E quindi questa è la storia di un essere umano, prima ancora che di un “caso”, un saggio sociologico sull'America conservatrice e trumpiana prima di un pamphlet sulla fallacia del sistema giudiziario. È su questa intelaiatura che si innestano le idee più interessanti, come quella della seconda possibilità di paternità grazie all'incontro a Marsiglia con Maya e Virginie, o come quella del fallimento esistenziale come caratteristica ereditaria.

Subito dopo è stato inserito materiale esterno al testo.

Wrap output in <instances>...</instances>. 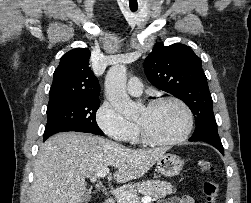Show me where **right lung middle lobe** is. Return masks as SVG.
<instances>
[{
	"label": "right lung middle lobe",
	"mask_w": 251,
	"mask_h": 203,
	"mask_svg": "<svg viewBox=\"0 0 251 203\" xmlns=\"http://www.w3.org/2000/svg\"><path fill=\"white\" fill-rule=\"evenodd\" d=\"M100 100L81 99L47 108L48 121L43 138L64 131H77L104 135L96 123Z\"/></svg>",
	"instance_id": "right-lung-middle-lobe-1"
}]
</instances>
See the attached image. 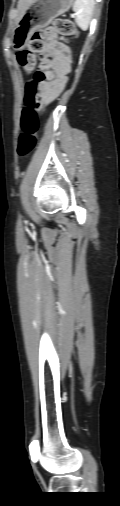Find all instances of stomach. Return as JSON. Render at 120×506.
Masks as SVG:
<instances>
[{"mask_svg":"<svg viewBox=\"0 0 120 506\" xmlns=\"http://www.w3.org/2000/svg\"><path fill=\"white\" fill-rule=\"evenodd\" d=\"M73 3L74 0H34L12 32L14 50L24 49L34 29L48 25L55 17L68 11Z\"/></svg>","mask_w":120,"mask_h":506,"instance_id":"0dacf381","label":"stomach"}]
</instances>
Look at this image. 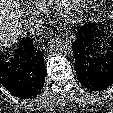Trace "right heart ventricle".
<instances>
[{
	"mask_svg": "<svg viewBox=\"0 0 113 113\" xmlns=\"http://www.w3.org/2000/svg\"><path fill=\"white\" fill-rule=\"evenodd\" d=\"M59 0H25L27 5L37 13H49Z\"/></svg>",
	"mask_w": 113,
	"mask_h": 113,
	"instance_id": "1",
	"label": "right heart ventricle"
}]
</instances>
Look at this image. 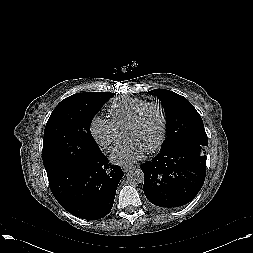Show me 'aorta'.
Returning <instances> with one entry per match:
<instances>
[{"label": "aorta", "instance_id": "obj_1", "mask_svg": "<svg viewBox=\"0 0 253 253\" xmlns=\"http://www.w3.org/2000/svg\"><path fill=\"white\" fill-rule=\"evenodd\" d=\"M127 179L134 185L142 183L144 180V172L140 168L132 169L127 173Z\"/></svg>", "mask_w": 253, "mask_h": 253}]
</instances>
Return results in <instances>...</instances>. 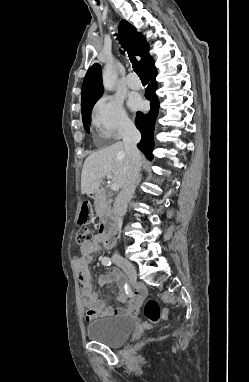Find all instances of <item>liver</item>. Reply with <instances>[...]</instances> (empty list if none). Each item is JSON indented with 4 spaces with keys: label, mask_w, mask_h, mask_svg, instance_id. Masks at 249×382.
<instances>
[{
    "label": "liver",
    "mask_w": 249,
    "mask_h": 382,
    "mask_svg": "<svg viewBox=\"0 0 249 382\" xmlns=\"http://www.w3.org/2000/svg\"><path fill=\"white\" fill-rule=\"evenodd\" d=\"M140 155V162H141ZM129 167V158L122 142H116L89 155L84 161L81 174V193L99 190L104 177L112 179L121 188Z\"/></svg>",
    "instance_id": "6515ba94"
}]
</instances>
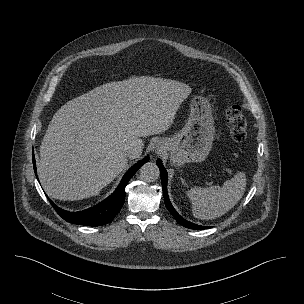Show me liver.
<instances>
[{
    "instance_id": "obj_1",
    "label": "liver",
    "mask_w": 304,
    "mask_h": 304,
    "mask_svg": "<svg viewBox=\"0 0 304 304\" xmlns=\"http://www.w3.org/2000/svg\"><path fill=\"white\" fill-rule=\"evenodd\" d=\"M190 86L150 76L110 82L68 101L53 116L37 170L45 192L59 200L96 195L128 165L126 150L141 137L169 129ZM131 158V159H134Z\"/></svg>"
}]
</instances>
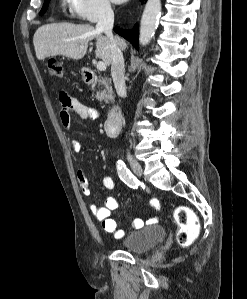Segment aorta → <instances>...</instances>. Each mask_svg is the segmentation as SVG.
I'll return each mask as SVG.
<instances>
[{"label": "aorta", "instance_id": "obj_1", "mask_svg": "<svg viewBox=\"0 0 247 299\" xmlns=\"http://www.w3.org/2000/svg\"><path fill=\"white\" fill-rule=\"evenodd\" d=\"M161 14V1L148 0L140 23L139 43L141 46H146L155 35L158 26L159 17Z\"/></svg>", "mask_w": 247, "mask_h": 299}]
</instances>
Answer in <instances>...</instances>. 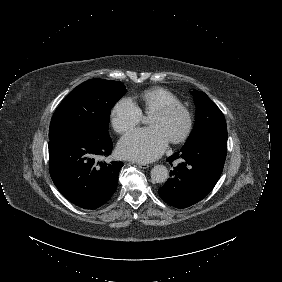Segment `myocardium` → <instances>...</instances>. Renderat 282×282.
I'll list each match as a JSON object with an SVG mask.
<instances>
[{"label":"myocardium","mask_w":282,"mask_h":282,"mask_svg":"<svg viewBox=\"0 0 282 282\" xmlns=\"http://www.w3.org/2000/svg\"><path fill=\"white\" fill-rule=\"evenodd\" d=\"M156 114L163 117H170L173 115H180L183 119V126L181 130L169 140L172 143L183 142L190 134L192 130V117L190 112L180 104H165L158 109L154 110L151 115Z\"/></svg>","instance_id":"obj_1"}]
</instances>
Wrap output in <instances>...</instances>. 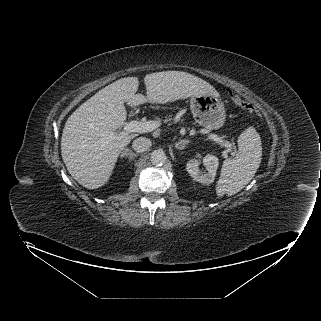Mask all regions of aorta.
<instances>
[{
    "instance_id": "762f6f07",
    "label": "aorta",
    "mask_w": 321,
    "mask_h": 321,
    "mask_svg": "<svg viewBox=\"0 0 321 321\" xmlns=\"http://www.w3.org/2000/svg\"><path fill=\"white\" fill-rule=\"evenodd\" d=\"M166 154L163 150L157 149L151 153L150 161L153 165L161 166L166 162Z\"/></svg>"
}]
</instances>
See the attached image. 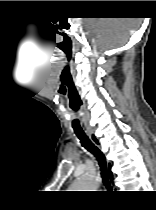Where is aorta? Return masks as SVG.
<instances>
[{"mask_svg": "<svg viewBox=\"0 0 156 210\" xmlns=\"http://www.w3.org/2000/svg\"><path fill=\"white\" fill-rule=\"evenodd\" d=\"M98 182V175L93 171H88L76 180L72 188L77 189V191H88L96 189Z\"/></svg>", "mask_w": 156, "mask_h": 210, "instance_id": "obj_1", "label": "aorta"}]
</instances>
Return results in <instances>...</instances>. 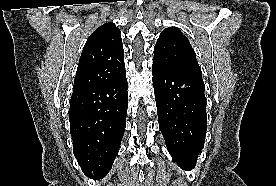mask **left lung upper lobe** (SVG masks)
<instances>
[{
    "instance_id": "1",
    "label": "left lung upper lobe",
    "mask_w": 276,
    "mask_h": 186,
    "mask_svg": "<svg viewBox=\"0 0 276 186\" xmlns=\"http://www.w3.org/2000/svg\"><path fill=\"white\" fill-rule=\"evenodd\" d=\"M153 63L202 78L195 52L179 28H166L154 48Z\"/></svg>"
}]
</instances>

Inseguire Bill nella sua quotidianità significa passare attraverso diversi generi e sottogeneri cinematografici: Stillwater inizia come un film modello Liam Neeson ultima maniera, con un rude padre in missione disposto a fare a cazzotti col mondo; diventa un procedural, con la raccolta di indizi e l'indagine legale delle prove a disposizione; e si trasforma in un dramma amoroso.
Il tutto prima di un'ultima parte più sbilanciata e fuori misura, che mina la verosimiglianza fino a quel punto tutto sommato mai messa a repentaglio e che rischia di vanificare quanto di buono espresso fino a quel momento. Mentre è affascinante considerare la vena autodistruttiva di Bill, il modo in cui si esprime appare selvaggio e implausibile, come se provenisse da una pellicola completamente diversa. Un problema essenzialmente di scrittura, che fatica a far convergere linee di trama incompatibili e registri disomogenei in modo armonico e coeso, portando i personaggi a spiegare troppo nel dettaglio le loro motivazioni.
Ma la regia di McCarthy resta generosa, sicura, soprattutto umana, restituendo allo spettatore un'esperienza assieme stimolante e rassicurante: quella del thriller adulto a medio budget che Hollywood non fa quasi più.